Leichte Arbeitsschuhe für Maler
Leichte Arbeitsschuhe sind besonders gefragt, wenn Maler viel in Innenräumen arbeiten, häufig Treppen steigen, auf Leitern stehen oder sich den ganzen Tag zwischen Räumen, Fahrzeug und Baustelle bewegen. Ein geringes Gewicht, gute Dämpfung und flexible Sohlen erhöhen den Tragekomfort deutlich.
Trotzdem sollte der Schutzbedarf nicht unterschätzt werden. Sobald Transportarbeiten, Rohbausituationen, Gerüstflächen oder spitze Gegenstände am Boden hinzukommen, ist ein leichter Schuh nur dann geeignet, wenn er die passende Sicherheitsklasse erfüllt. Für viele Betriebe ist deshalb ein leichter S3-Sicherheitsschuh ein sinnvoller Kompromiss aus Komfort und Baustellentauglichkeit.
Häufige Fragen zu Maler Arbeitsschuhen
Wann ist ein Sicherheitsschuh mit Durchtrittschutz (S3) sinnvoll?
Durchtrittschutz ist überall dort sinnvoll, wo auf der Baustelle Nagelgefahr besteht. Das betrifft v.a. Rohbaustellen, Renovierungen in Altbauten mit alten Dielen oder dort, wo andere Gewerke parallel arbeiten. Auch auf Gerüsten und Außenbaustellen empfiehlt sich S3, da der Untergrund unberechenbarer ist als im Innenbereich.

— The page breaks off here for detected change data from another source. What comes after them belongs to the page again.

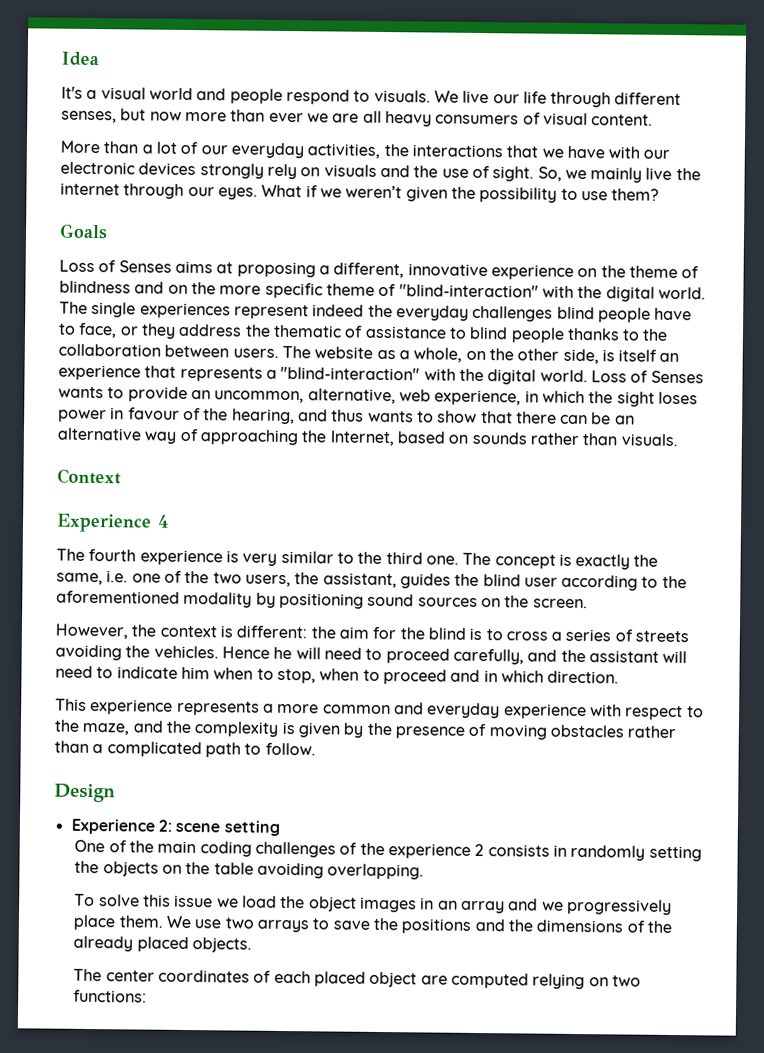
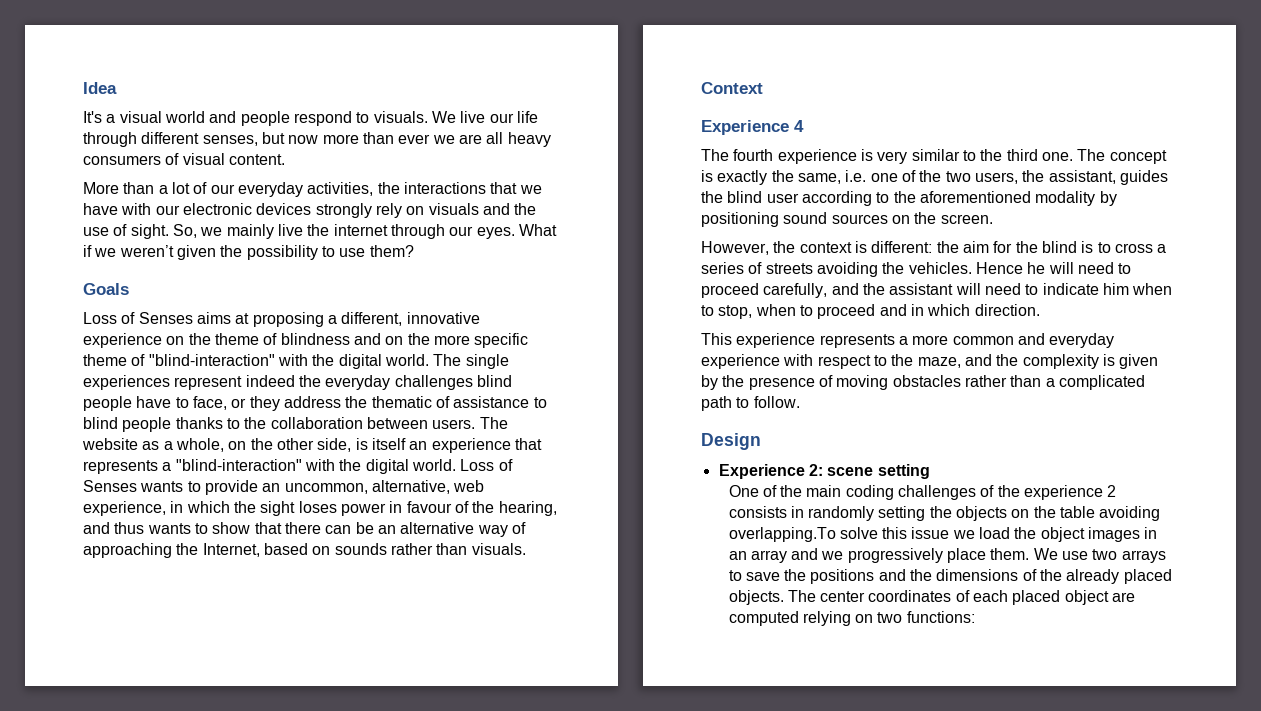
[327,863,425,880] [74,893,96,907] overlapping. // To -> [728,527,836,542] overlapping.To
(253, 945) // -> (784, 597) none

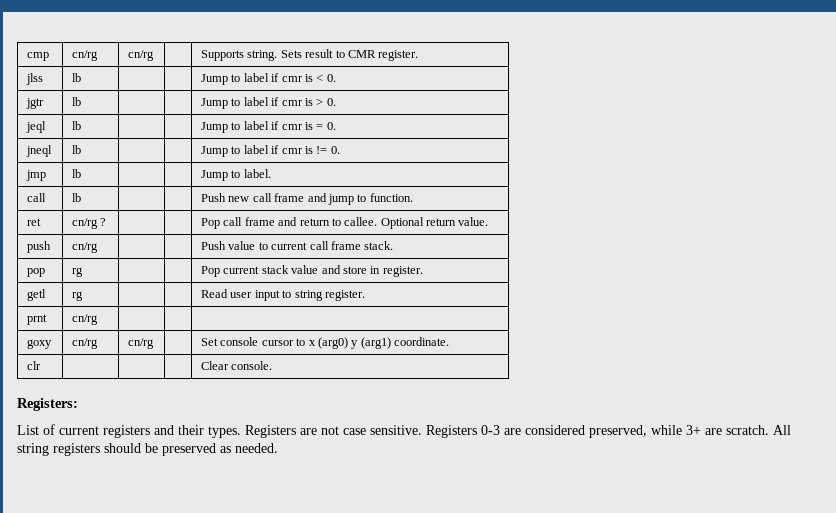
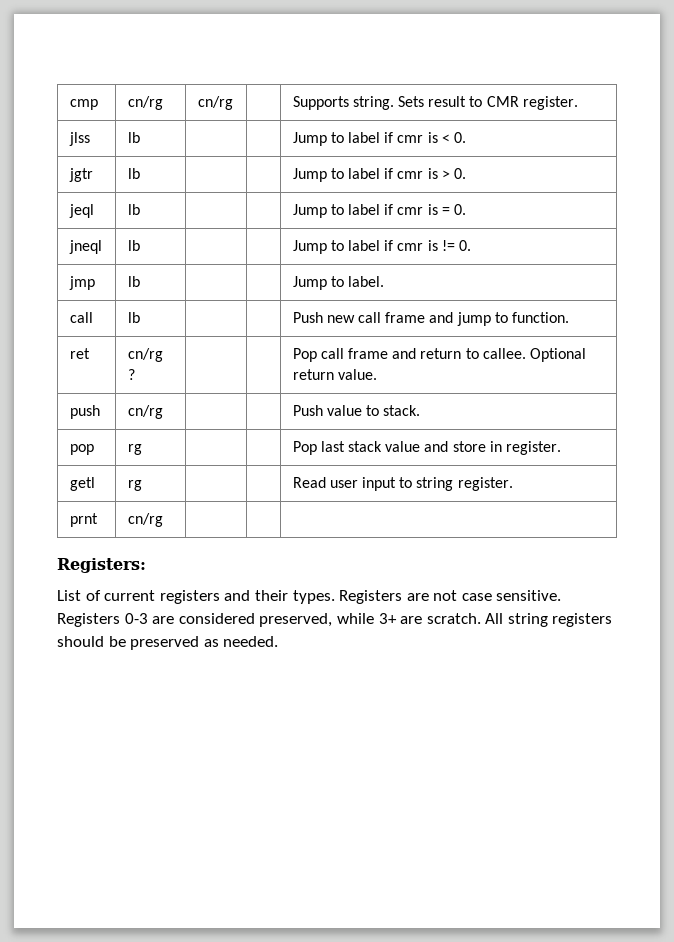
[271,241,361,250] current call frame -> (380, 410) none
[223,266,260,274] current -> [320,441,345,452] last
[27,339,53,349] [72,338,99,349] [128,338,155,349] [201,337,450,349] [27,361,42,370] [201,361,273,370] // goxy | cn/rg | cn/rg | | Set console cursor to x (arg0) y (arg1) coordinate. // clr | | | | Clear console. -> (163, 520) none

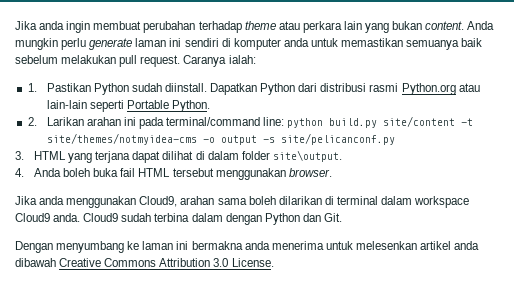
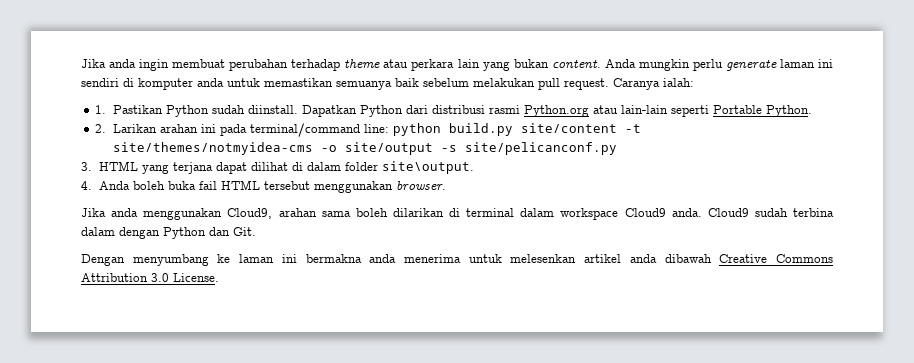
[220,135,257,145] output -> [344,142,433,155] site/output

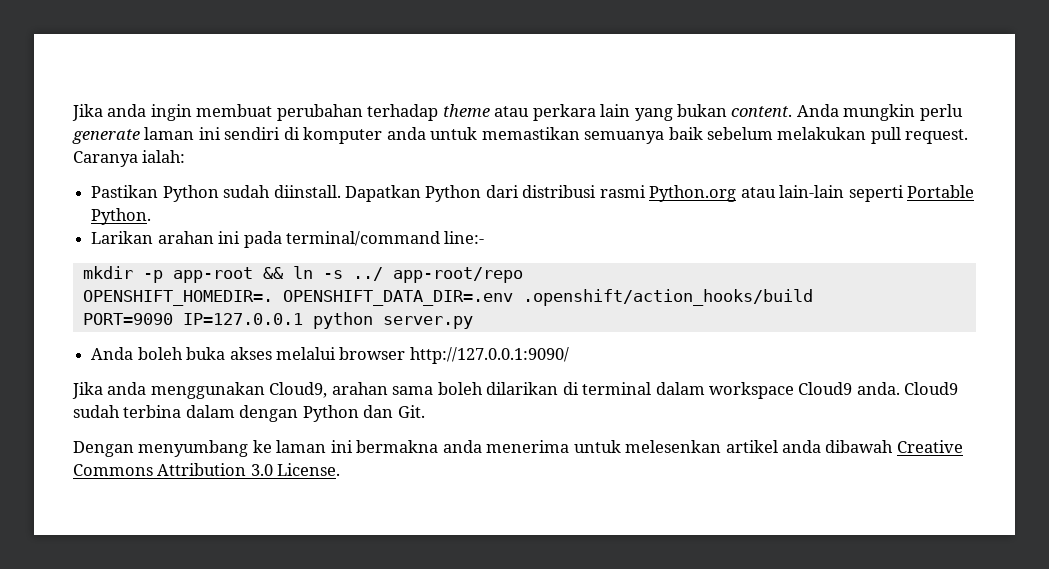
[95,105,107,114] 1. -> (186, 156) none
[95,124,107,133] 2. -> (152, 216) none
[363,123,641,136] [112,142,617,155] [81,161,474,174] [81,180,446,193] line: python build.py site/content -t site/themes/notmyidea-cms -o site/output -s site/pelicanconf.py // 3. HTML yang terjana dapat dilihat di dalam folder site\output. // 4. Anda boleh buka fail HTML tersebut menggunakan browser. -> [444,231,485,244] [82,266,523,283] [82,289,813,306] [82,312,473,329] [91,347,569,364] line:- // mkdir -p app-root && ln -s ../ app-root/repo // OPENSHIFT_HOMEDIR=. OPENSHIFT_DATA_DIR=.env .openshift/action_hooks/build // PORT=9090 IP=127.0.0.1 python server.py // Anda boleh buka akses melalui browser http://127.0.0.1:9090/

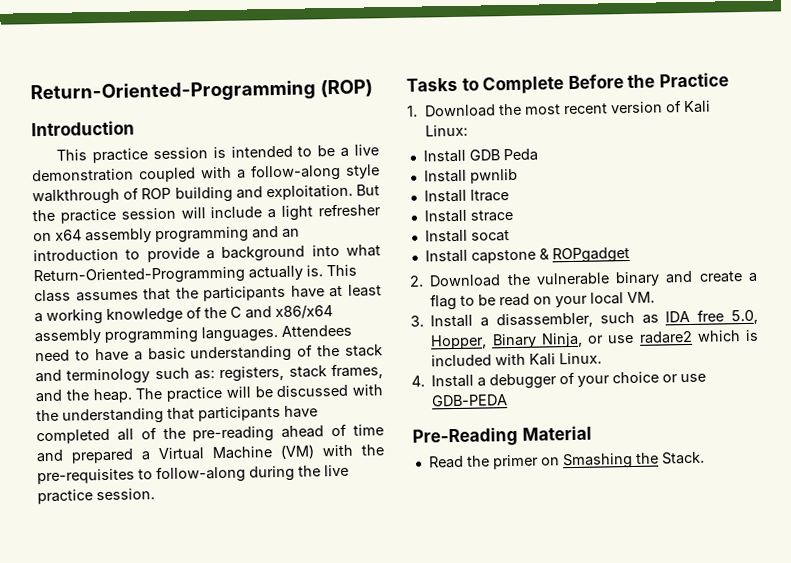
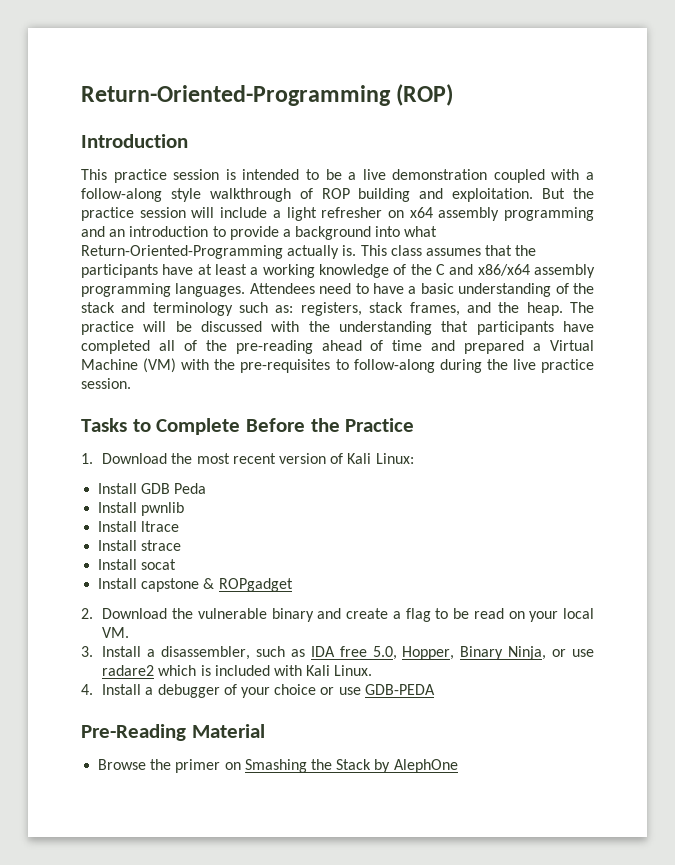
[427,455,464,469] Read -> [98,759,147,770] Browse
[660,451,705,465] Stack. -> [336,759,458,773] Stack by AlephOne

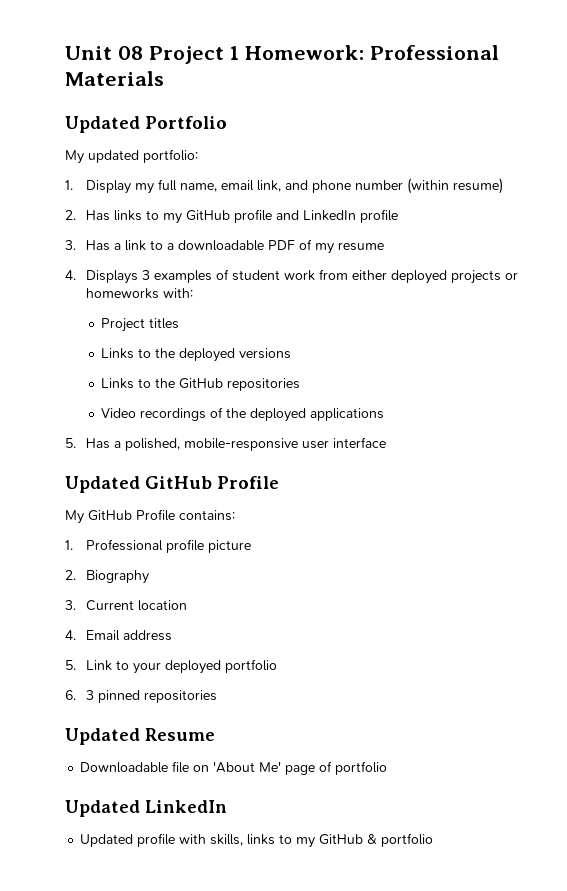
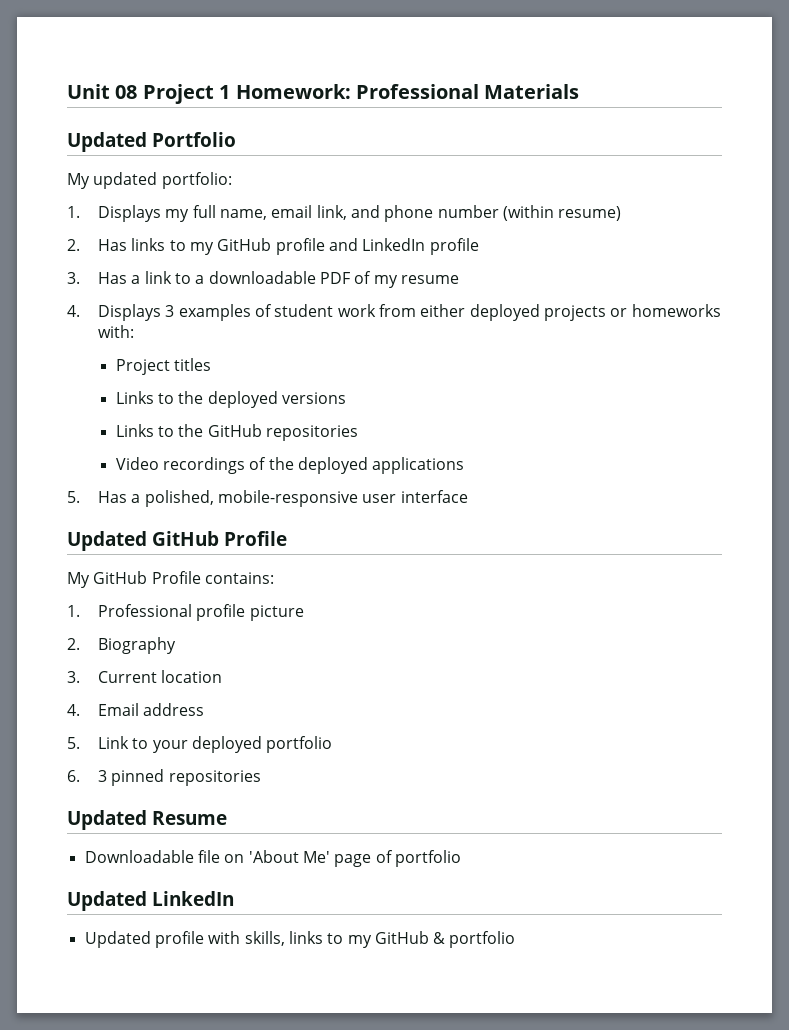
[85,180,131,194] Display -> [97,205,161,222] Displays

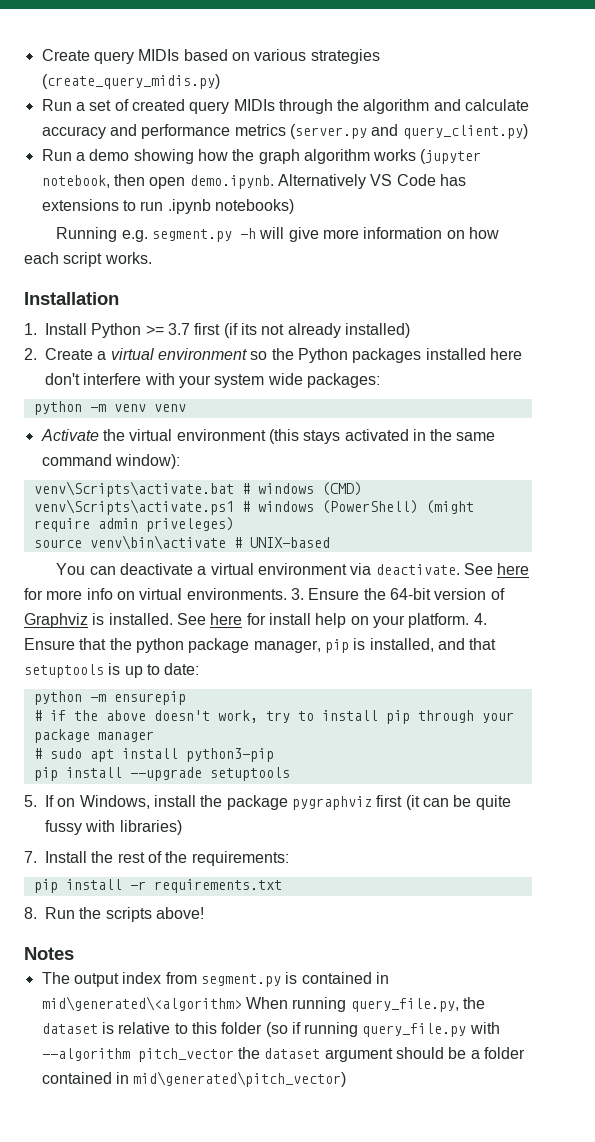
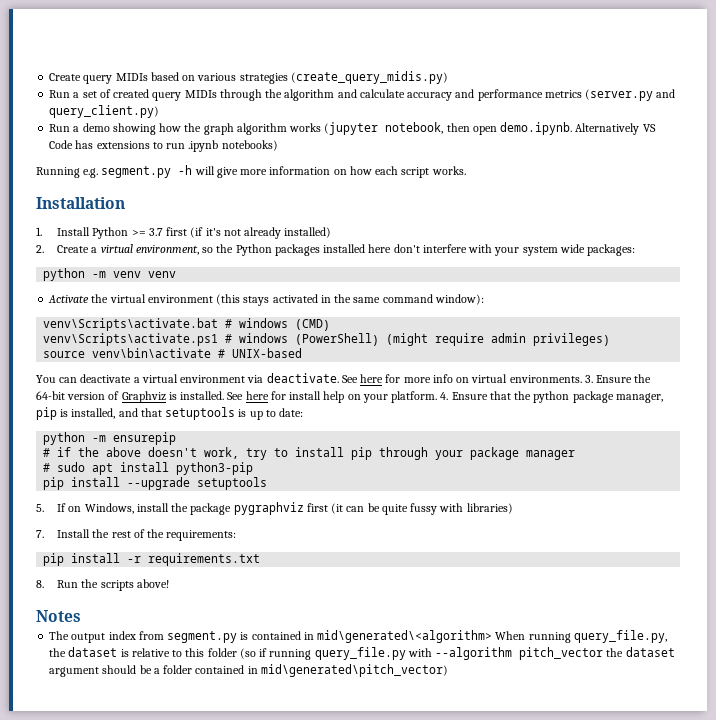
[240,323,257,335] its -> [205,228,221,236] it's
[157,348,247,360] environment -> [135,245,199,255] environment,
[145,517,234,532] priveleges) -> [533,333,611,346] privileges)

Wie oft sollten Malerschuhe ausgetauscht werden?
Als Richtwert gilt für täglich getragene Sicherheitsschuhe eine Nutzungsdauer von 12 bis 18 Monaten. Entscheidend ist jedoch weniger das Alter, sondern der Zustand: Sicherheitsschuhe, die ihre Schutzfunktion nicht mehr erfüllen, müssen ausgetauscht werden.
Können Sicherheitsschuhe mit eigenen Einlagen getragen werden?
Eigene Einlagen dürfen nicht beliebig in Sicherheitsschuhen verwendet werden. Wird die Einlegesohle ausgetauscht, kann sich die geprüfte Schutzwirkung verändern. Deshalb sollten nur Einlagen verwendet werden, die vom Hersteller für den jeweiligen Sicherheitsschuh freigegeben sind.
Welche Marken für Malerschuhe führt WULFF?
WULFF bietet Malerschuhe der Hersteller Excess, Leopard, Storch und Witte. Damit deckt das Sortiment nicht nur klassische Sicherheitsschuhe ab, sondern auch ergänzende Produkte wie Überziehschuhe und Nagelschuhe für spezielle Anwendungen im Malerhandwerk.